▶ _Provided passage_
****************
PRODUCTION: The production stage within this process was challenging in ways, but it worked in my favour. Arriving at the location I went to where I planned to shoot and there was no light, so I walked one more level up the carpark and found that it had more natural light that worked with the solid objects within the carpark, creating strong shadows and lines. I wanted this as the filming location, because my previous shoots have been dull. Maree was camera operator, so she filmed the entire scene; Mia was sound operator; and Simone, Rebecca and Jean-Beau were actors. Throughout the filming process there were multiple takes on each shot, as someone would move to the wrong position or say the wrong lines. Once all of these elements were right, there was a successful shot that came from it. The production stage went for just over two hours from the time we set up, to the time we packed up. This gave me enough time to film the scene that I planned, while adding a couple more that were spontaneous. Within this time I also recored wild lines for the audio when the actors say their lines in case it was unclear. In this stage everything went smoothly but we had to alter a few shots because of the sun; this made the frames over exposed. This was one of the problems of the day, working with natural sunlight. You film one shot and its sunny, and the next shot would be dark as the sun goes behind the clouds. Everything was shot in chronological order, so I knew what the shots were and how it would look in post-production.
****************
▶ _Data for the task_
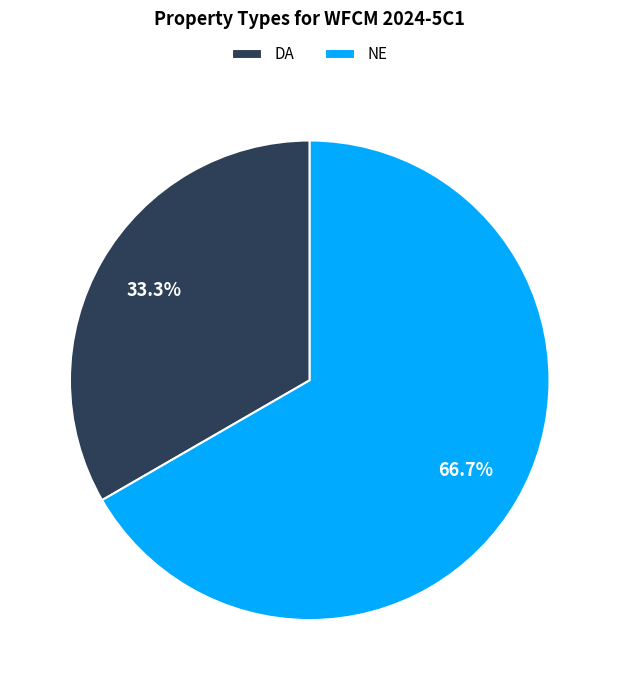

Is it true that NE is 73% of the pie?

False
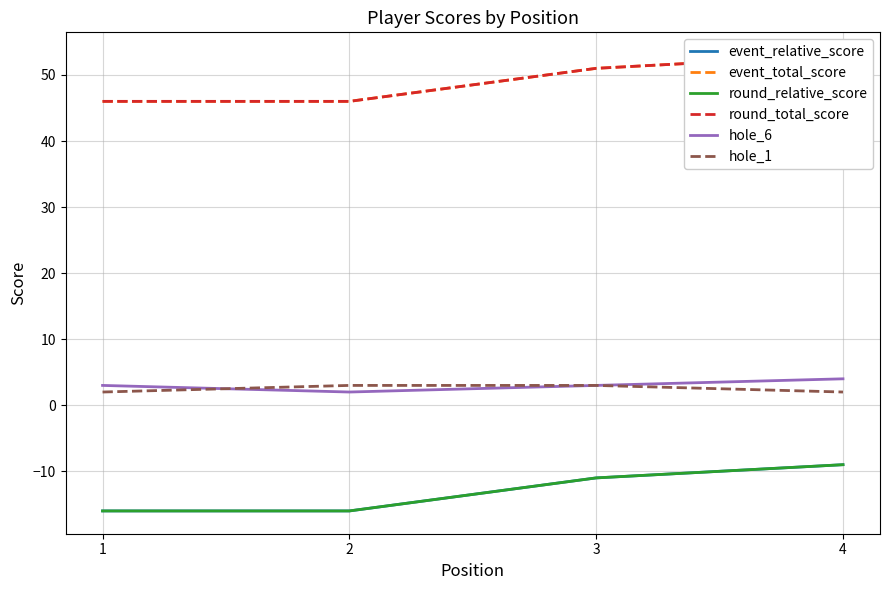

What is the value of the event_total_score point at the 2nd from the left?

46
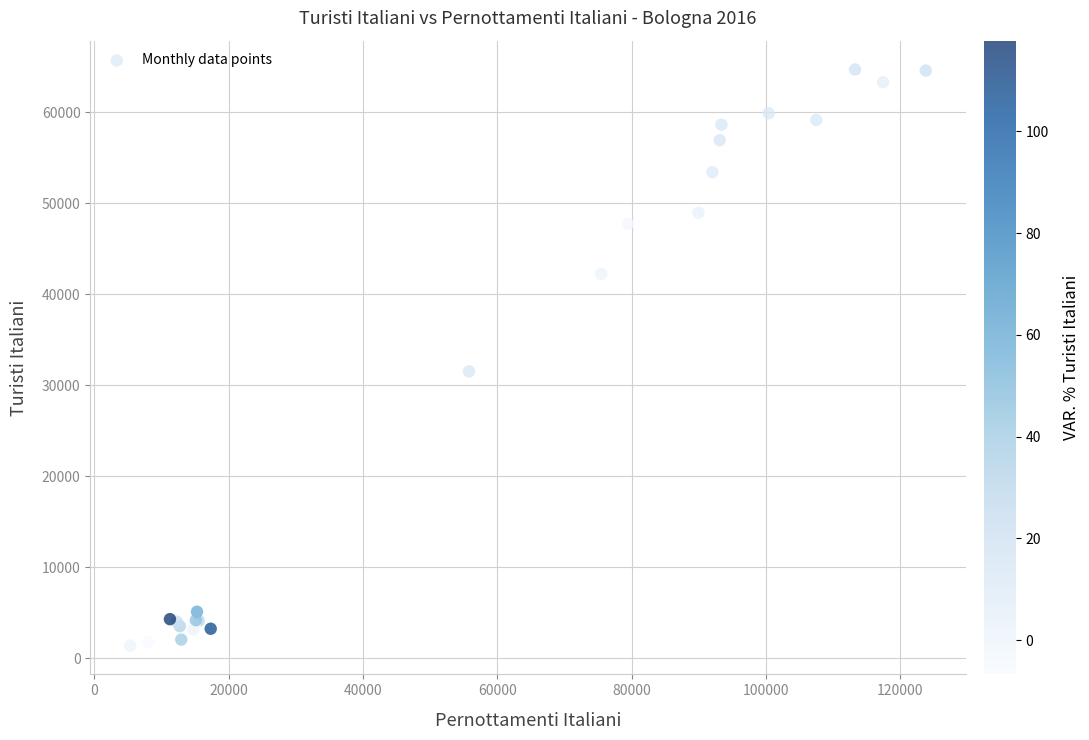

What Y value in the scatter plot is closest to 33051?

31523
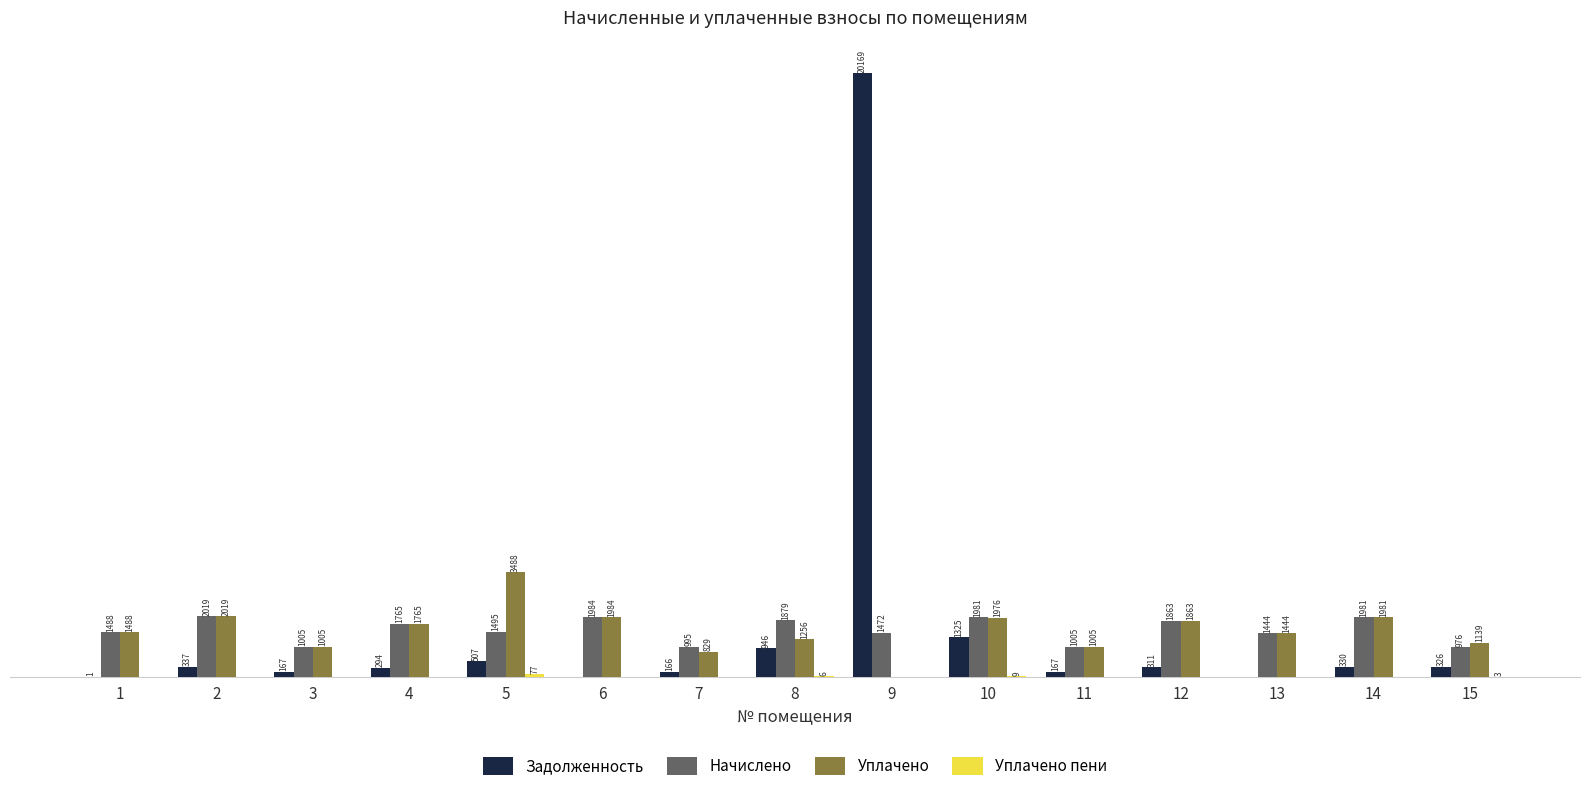

Which series has the largest total across all categories?

Задолженность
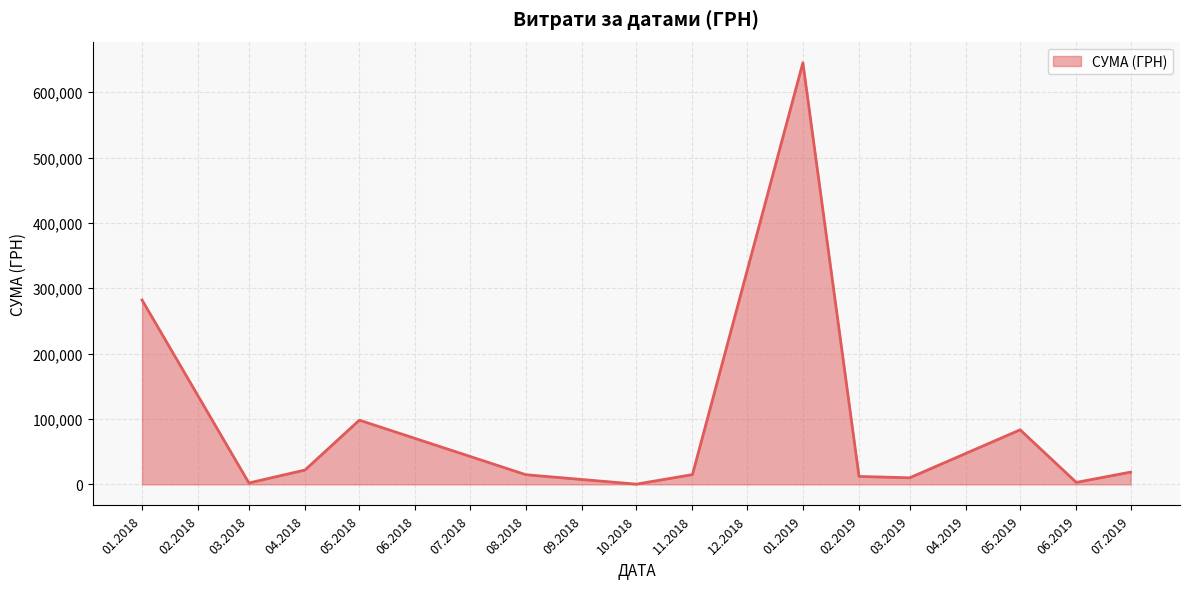

Between 05.2019 and 08.2018, which is larger?

05.2019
****************
▶ _Problems to work on_
- a) In the records, starting at the line that contains "Which series has" and ending at the last of the records, swap "largest" for "smallest" and change nothing else. Give only those lines, with the pictures left out.
- b) Carry on the account of the film shoot's production stage from its last sentence.

▶ _Answers to each task_
- a)
Which series has the smallest total across all categories?

Задолженность

Between 05.2019 and 08.2018, which is larger?

05.2019

- b)
POST-PRODUCTION: Due to the in depth pre-production and production stages, going into the editing stages proved to be easier than all of the rest. Maybe it is because I feel more passionate about this shoot, or that it is because everything was checked twice in production that there was little to no continuity issues and no other outstanding problems that I had to deal with. The only minor ones that I came across was that the boom pole was visible at the very bottom or the very top of some shots, which meant I had to crop the frame. This meant that I lost some of the framing that I wanted to include, however an audience would not be able to notice this. I started with an assemblage of all my shots to get the correct order, and followed this with a rough cut. This was were I started cutting the shots down to were I wanted them to start and finish. Because I filmed more scenes that I planned for, I had the luxury of choosing the best ones that worked for a successful scene coverage. After I had all of the cut shots in place I worked on the finer details of editing, this being colouring, sound and continuity; allowing the scene to flow on from shot to shot.

Method of Working (Part 30)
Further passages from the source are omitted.